Stored entries:

^^^^^^^^^^^^^^^^

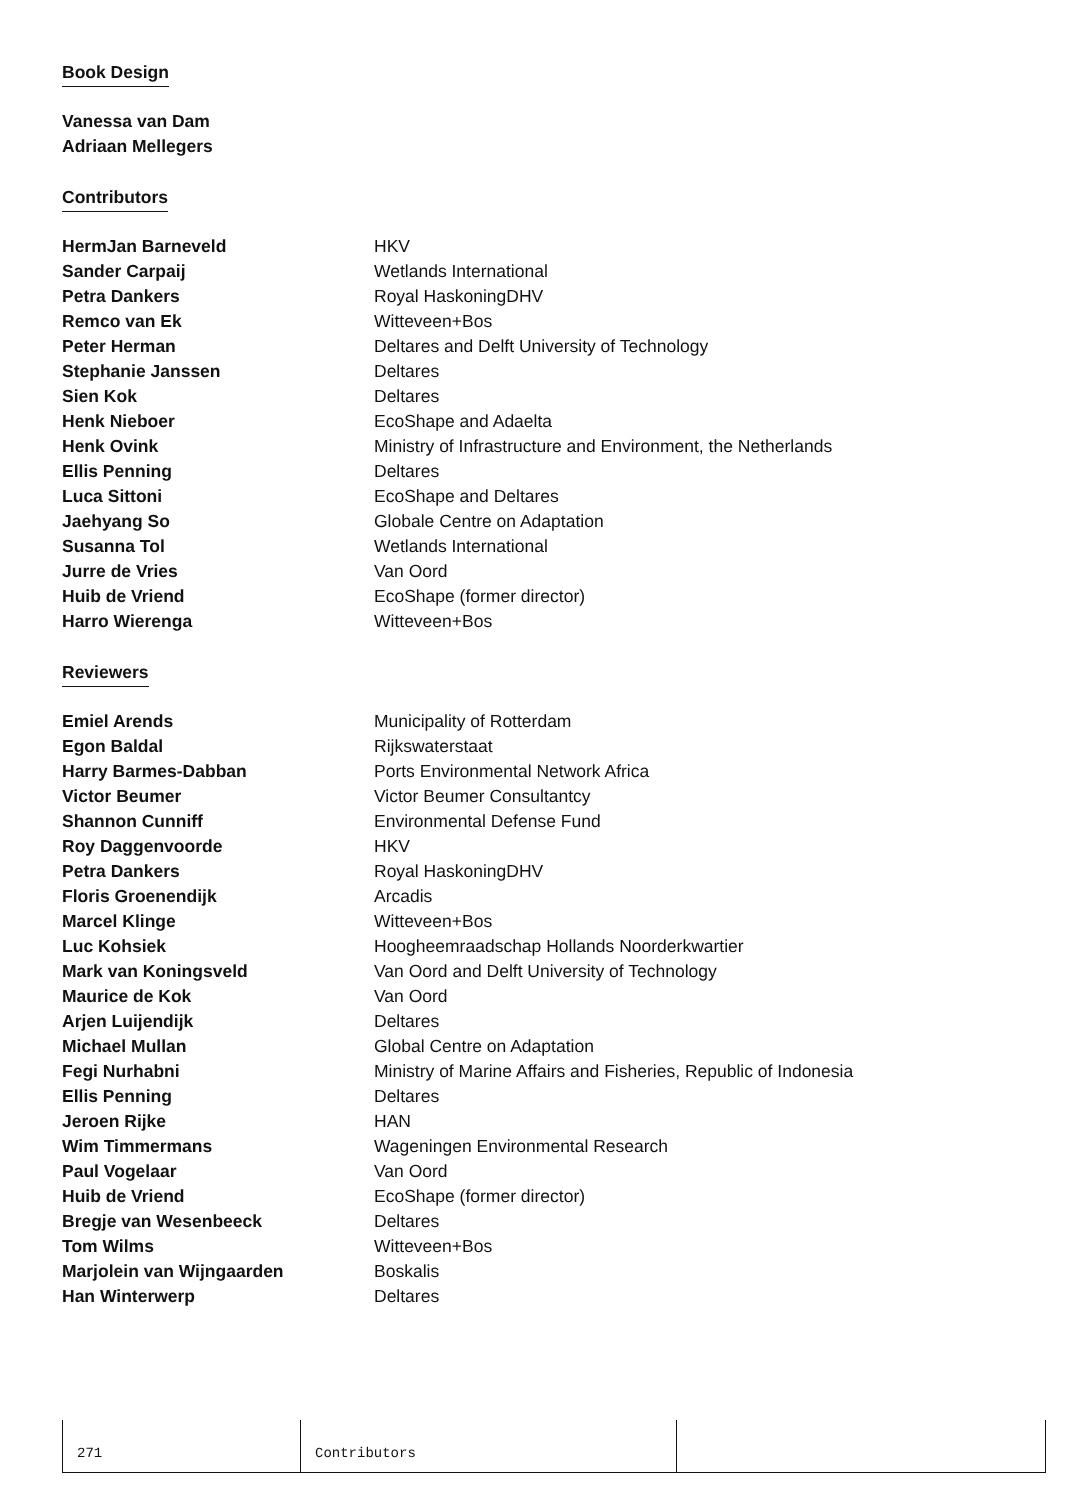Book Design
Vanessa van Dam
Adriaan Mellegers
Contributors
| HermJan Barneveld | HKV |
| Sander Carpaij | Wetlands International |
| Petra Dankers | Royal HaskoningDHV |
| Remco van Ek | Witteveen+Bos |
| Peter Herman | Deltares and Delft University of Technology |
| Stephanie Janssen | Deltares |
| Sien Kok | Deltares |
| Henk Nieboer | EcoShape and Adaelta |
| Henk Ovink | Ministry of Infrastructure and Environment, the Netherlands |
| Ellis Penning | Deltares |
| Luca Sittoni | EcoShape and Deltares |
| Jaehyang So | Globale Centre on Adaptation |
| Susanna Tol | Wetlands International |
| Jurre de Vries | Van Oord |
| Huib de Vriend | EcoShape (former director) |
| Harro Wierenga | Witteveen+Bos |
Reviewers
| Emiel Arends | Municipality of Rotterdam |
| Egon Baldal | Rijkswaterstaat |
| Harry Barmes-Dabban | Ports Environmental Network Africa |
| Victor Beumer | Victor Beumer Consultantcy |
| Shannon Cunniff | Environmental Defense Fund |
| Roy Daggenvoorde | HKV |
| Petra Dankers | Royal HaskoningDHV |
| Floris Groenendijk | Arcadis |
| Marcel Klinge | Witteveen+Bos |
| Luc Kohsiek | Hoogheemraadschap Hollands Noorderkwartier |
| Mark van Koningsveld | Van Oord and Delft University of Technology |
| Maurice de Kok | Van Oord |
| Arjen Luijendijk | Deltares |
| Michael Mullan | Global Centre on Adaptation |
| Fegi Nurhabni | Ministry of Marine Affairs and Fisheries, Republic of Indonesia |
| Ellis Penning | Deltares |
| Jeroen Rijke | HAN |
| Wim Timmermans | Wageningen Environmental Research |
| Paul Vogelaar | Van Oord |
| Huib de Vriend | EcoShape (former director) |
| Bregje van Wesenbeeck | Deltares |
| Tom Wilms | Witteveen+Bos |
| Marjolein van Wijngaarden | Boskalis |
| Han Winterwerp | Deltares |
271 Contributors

^^^^^^^^^^^^^^^^

Exercise requirements: Go through the data and copy every line that includes "Ministry".

Solved problem:
| Henk Ovink | Ministry of Infrastructure and Environment, the Netherlands |
| Fegi Nurhabni | Ministry of Marine Affairs and Fisheries, Republic of Indonesia |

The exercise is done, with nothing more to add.